Author: Mary Lynn McPherson
We certainly know that constipation is a reliably experienced side effect from opioid therapy. And I'm sure most everyone has been constipated at some point in their life. It's certainly not a great topic to talk about, but it's very uncomfortable. It makes people nauseated. Just really makes them feel miserable. So it's important that when we're prescribing, recommending, dispensing opioids, we consider the bowels and we should use preventative therapies so the patients don't become constipated and leave them miserable. I think primary care providers should know the mechanism—what is causing this? Opioids slow peristalsis and kind of slow everything down in the bowel. So we need to give medications that are appropriate to treat this.
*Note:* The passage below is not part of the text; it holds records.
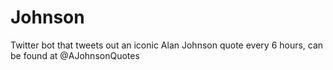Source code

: # Johnson

Twitter bot that tweets out an iconic Alan Johnson quote every 6 hours, can be found at @AJohnsonQuotes
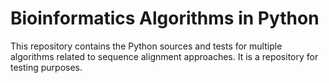 # Bioinformatics Algorithms in Python
This repository contains the Python sources and tests for multiple algorithms related to sequence alignment approaches. It is a repository for testing purposes.
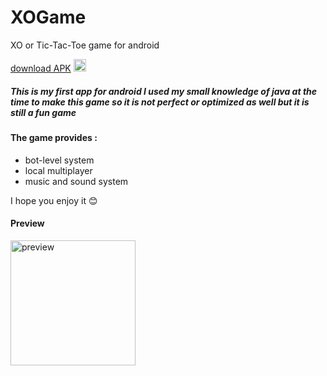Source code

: # XOGame
XO or Tic-Tac-Toe game for android

[download APK](https://github.com/darsh-7/XOGame/releases/download/1.0/XOGame.apk) <img src="https://img.icons8.com/emoji/512/down-arrow-emoji.png" alt="preview"  width="20">
##### This is my first app for android I used my small knowledge of java at the time to make this game so it is not perfect or optimized as well but it is still a fun game 

#### The game provides :
- bot-level system 
- local multiplayer
- music and sound system

I hope you enjoy it 😊
#### Preview
<img src="XOGame.gif" alt="preview" title="preview" width="200">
For example, we often use a psyllium-based product to treat garden variety constipation in older adults. That actually would make the situation worse with opioid-induced constipation. The very commonly use medication, Docusate, which is a stool softener and draws some fluid into the bowel is insufficient with opioid-induced constipation. We need to use a drug like senna, which is a stimulant laxative, or bisacodyl, perhaps polyethylene glycol which draws far more water into the bowel. And now, we have a whole new group of medications which is called PAMORAs—peripherally active mu opioid receptor antagonist. I probably wouldn't use them as a first or maybe even a second-line drug, but they're very targeted toward what's going on in this adverse event and can be very effective rescue medications.